On the Optimality of Gaussian Kernel Based Nonparametric Tests against Smooth Alternatives
This provides theoretical justification for a widely used practice in statistics, addressing a gap in understanding for researchers and practitioners in nonparametric testing.
The paper tackles the lack of theoretical understanding for Gaussian kernel-based nonparametric tests by proving their minimax optimality against smooth alternatives in goodness-of-fit, homogeneity, and independence settings, with numerical experiments supporting the methodology.
Nonparametric tests via kernel embedding of distributions have witnessed a great deal of practical successes in recent years.

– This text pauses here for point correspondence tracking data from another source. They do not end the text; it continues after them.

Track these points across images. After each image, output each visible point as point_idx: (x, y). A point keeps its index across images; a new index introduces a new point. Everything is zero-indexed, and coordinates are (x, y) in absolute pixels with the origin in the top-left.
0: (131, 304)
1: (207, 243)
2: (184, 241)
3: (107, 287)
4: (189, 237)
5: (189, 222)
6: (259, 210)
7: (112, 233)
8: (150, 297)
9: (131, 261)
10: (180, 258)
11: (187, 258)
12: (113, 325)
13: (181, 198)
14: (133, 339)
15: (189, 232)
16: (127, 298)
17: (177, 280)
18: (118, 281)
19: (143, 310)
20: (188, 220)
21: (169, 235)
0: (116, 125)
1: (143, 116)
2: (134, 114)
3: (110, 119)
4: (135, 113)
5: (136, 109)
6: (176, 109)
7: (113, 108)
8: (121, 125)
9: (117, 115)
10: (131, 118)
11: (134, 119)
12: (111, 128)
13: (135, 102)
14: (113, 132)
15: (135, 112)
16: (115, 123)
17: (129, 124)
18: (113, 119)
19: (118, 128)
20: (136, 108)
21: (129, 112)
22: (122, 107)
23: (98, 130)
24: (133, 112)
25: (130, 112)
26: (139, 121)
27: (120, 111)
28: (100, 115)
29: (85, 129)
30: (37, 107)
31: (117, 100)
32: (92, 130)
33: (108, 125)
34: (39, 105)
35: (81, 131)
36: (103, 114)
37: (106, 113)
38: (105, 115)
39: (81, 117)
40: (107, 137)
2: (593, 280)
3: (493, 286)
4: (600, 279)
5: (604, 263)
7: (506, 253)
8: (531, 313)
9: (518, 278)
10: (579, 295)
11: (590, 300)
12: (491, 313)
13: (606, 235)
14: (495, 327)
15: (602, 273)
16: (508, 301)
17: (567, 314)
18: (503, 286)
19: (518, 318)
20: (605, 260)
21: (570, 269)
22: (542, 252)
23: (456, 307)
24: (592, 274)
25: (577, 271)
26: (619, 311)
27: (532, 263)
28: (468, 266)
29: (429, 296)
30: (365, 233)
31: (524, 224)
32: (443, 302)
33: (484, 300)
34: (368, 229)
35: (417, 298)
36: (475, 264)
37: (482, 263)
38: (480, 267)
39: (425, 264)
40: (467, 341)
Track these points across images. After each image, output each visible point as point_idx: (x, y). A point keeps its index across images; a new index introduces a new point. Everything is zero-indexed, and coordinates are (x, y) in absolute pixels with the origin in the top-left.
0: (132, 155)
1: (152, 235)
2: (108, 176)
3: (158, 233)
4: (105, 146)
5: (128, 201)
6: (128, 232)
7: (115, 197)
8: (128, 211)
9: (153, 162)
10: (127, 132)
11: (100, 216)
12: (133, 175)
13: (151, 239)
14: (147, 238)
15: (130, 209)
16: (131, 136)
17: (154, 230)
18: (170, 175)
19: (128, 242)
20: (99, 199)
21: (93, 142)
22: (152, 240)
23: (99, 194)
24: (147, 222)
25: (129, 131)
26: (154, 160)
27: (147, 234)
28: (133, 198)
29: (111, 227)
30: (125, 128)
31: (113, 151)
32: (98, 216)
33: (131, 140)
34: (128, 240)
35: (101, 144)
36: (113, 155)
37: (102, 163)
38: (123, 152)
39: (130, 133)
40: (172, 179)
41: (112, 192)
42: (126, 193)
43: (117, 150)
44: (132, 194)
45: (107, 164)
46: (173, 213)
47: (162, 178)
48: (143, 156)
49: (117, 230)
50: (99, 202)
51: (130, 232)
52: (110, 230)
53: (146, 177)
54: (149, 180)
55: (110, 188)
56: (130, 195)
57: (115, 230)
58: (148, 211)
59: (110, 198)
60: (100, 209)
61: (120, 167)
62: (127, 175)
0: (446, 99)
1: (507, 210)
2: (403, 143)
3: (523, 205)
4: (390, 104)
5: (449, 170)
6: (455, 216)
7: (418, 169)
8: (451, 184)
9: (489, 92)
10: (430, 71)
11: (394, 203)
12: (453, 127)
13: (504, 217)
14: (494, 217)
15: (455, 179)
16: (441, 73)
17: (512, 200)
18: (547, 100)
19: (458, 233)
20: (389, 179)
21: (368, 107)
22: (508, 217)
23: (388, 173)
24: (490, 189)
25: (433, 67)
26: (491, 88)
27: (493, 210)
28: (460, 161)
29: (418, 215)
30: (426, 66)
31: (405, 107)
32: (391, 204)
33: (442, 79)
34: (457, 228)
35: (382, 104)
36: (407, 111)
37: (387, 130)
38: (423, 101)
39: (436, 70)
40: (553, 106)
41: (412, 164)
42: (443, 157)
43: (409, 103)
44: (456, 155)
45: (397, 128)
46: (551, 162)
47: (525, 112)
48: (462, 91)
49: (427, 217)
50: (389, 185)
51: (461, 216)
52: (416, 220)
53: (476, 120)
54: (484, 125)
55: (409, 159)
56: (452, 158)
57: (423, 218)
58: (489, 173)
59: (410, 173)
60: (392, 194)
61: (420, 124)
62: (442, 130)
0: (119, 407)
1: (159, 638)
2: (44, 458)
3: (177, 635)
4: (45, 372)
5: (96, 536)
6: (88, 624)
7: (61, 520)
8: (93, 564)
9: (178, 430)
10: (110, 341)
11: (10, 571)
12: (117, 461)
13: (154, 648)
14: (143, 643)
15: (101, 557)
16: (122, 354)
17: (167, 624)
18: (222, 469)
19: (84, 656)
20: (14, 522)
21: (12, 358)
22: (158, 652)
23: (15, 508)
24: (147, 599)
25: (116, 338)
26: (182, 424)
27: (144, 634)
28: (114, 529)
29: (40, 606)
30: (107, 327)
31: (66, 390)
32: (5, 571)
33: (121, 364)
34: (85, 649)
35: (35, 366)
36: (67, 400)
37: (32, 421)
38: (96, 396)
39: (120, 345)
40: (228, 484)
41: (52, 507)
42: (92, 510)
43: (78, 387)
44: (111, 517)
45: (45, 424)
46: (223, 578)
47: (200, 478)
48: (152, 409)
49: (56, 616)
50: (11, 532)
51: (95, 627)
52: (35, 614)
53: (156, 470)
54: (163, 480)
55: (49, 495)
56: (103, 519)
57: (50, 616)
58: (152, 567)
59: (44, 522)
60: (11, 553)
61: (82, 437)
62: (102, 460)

However, statistical properties of these tests are largely unknown beyond consistency against a fixed alternative. To fill in this void, we study here the asymptotic properties of goodness-of-fit, homogeneity and independence tests using Gaussian kernels, arguably the most popular and successful among such tests. Our results provide theoretical justifications for this common practice by showing that tests using Gaussian kernel with an appropriately chosen scaling parameter are minimax optimal against smooth alternatives in all three settings. In addition, our analysis also pinpoints the importance of choosing a diverging scaling parameter when using Gaussian kernels and suggests a data-driven choice of the scaling parameter that yields tests optimal, up to an iterated logarithmic factor, over a wide range of smooth alternatives. Numerical experiments are also presented to further demonstrate the practical merits of the methodology.